It's almost Monday. And Monday is a day I have been dreading ever since I picked the girls up from Kindergarten, hours after hearing of the tragedy at Sandy Hook Elementary school. Time went so slowly that morning as I waited for 12:30 to appear on the clock beside my bed so I could scoop my girls tightly into my arms. I just wanted to hold them, and see their bright blue eyes full of wonder and limitless imagination. I wanted to circle the wagons tight and never let anything in.
This weekend has been filled with lots of inner tears, sending my thoughts and prayers to those families far away who were grieving, watching the news when the kids weren't around, and trying to keep positive and happy while the kids were around. I am not talking about the incident with them. They are too young, it is too close to home. There is no preparing them for something so random and uncontrollable. I never want them to be afraid of their school. They need to feel safe there.

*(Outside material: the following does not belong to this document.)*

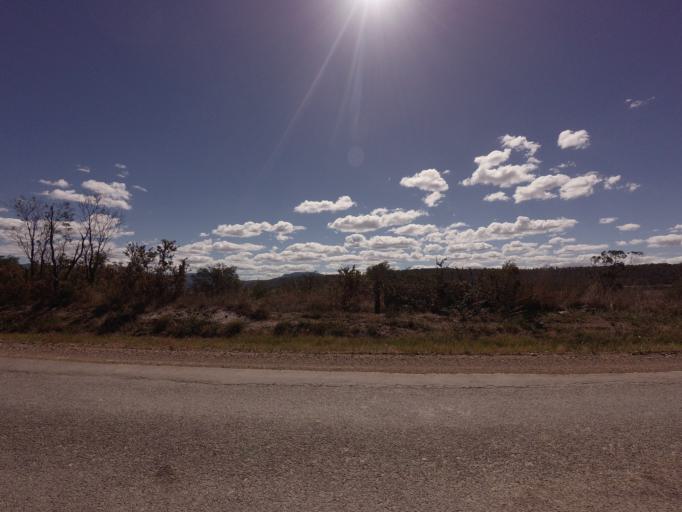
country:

My problem is Monday. It ominously looms over my head. I will send my kids to school with more than a little apprehension. Not because I think the girls are in danger at school, I know they will be just fine. I understand that these terrible tragedies are rare. It's just that my heart doesn't understand that; It cannot understand it. This weekend has rung with all the little things that other families in Connecticut will not have- more time with their kids, with their sisters, their brothers, their families.
I've thought a lot about why it has been so hard for me to process this horrible thing that happened so far away to people I've never met before. My inner helicopter parent begs me to keep my kids under my wings at all time. To never let them out of my sight, not ever again. And then the rational part of my psyche wisely points out this same thing could happen anywhere. It could be in the aisles of Target, as we have a special dinner at In N Out. It could happen in our own home. No where is ever really safe- no matter what decisions and laws are made- this vulnerability is a constant, whether I want to hear it or not.
All I can do on a daily basis is live with hope. Hope that my children will be safe wherever and whenever I send them out into the world. Out to make friends, to learn new things, to become the social creatures we are hardwired to be.
So this is what I am choosing: to live with hope, and to someday teach my own children to do the same.